Hibch, encoding 3-hydroxyisobutyryl-coenzyme A (CoA) hydrolase, is an enzyme implicated in a critical step of valine catabolism. This pathway is essential for normal cellular metabolism, and disruption can lead to various biological consequences [1-10].

Hibch deficiency (HIBCHD) is a rare mitochondrial disorder. Patients often present with neurological symptoms such as movement disorders, including dystonia, chorea, parkinsonism, myoclonus, tremors, and abnormal eye movements. Other manifestations can include motor delay, hypotonia, ataxia, seizures, poor feeding, and organic aciduria. Brain MRI may show signal abnormalities in the deep gray matter, especially the globus pallidi and cerebral peduncles [1, 2, 5-7, 9, 10].

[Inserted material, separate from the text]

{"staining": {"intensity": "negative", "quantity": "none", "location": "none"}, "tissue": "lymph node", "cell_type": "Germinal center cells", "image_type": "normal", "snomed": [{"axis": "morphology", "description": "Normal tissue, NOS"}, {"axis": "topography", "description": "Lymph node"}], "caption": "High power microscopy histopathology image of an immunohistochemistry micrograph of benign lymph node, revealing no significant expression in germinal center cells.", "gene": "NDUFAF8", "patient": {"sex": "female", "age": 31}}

In colorectal cancer, high Hibch expression is linked to poor survival, increased cell growth, resistant apoptosis, and decreased autophagy. A novel inhibitor SBF-1 targeting Hibch mitochondrial localization shows antitumor effects both in vitro and in vivo and can enhance the efficacy of anti-VEGF therapy [1].

In conclusion, Hibch is crucial for valine catabolism. Studies on Hibch-related disorders, especially those with neurological symptoms and in the context of colorectal cancer, have provided insights into its role in normal and disease states. Understanding Hibch's function may contribute to the development of new diagnostic and therapeutic strategies for related diseases.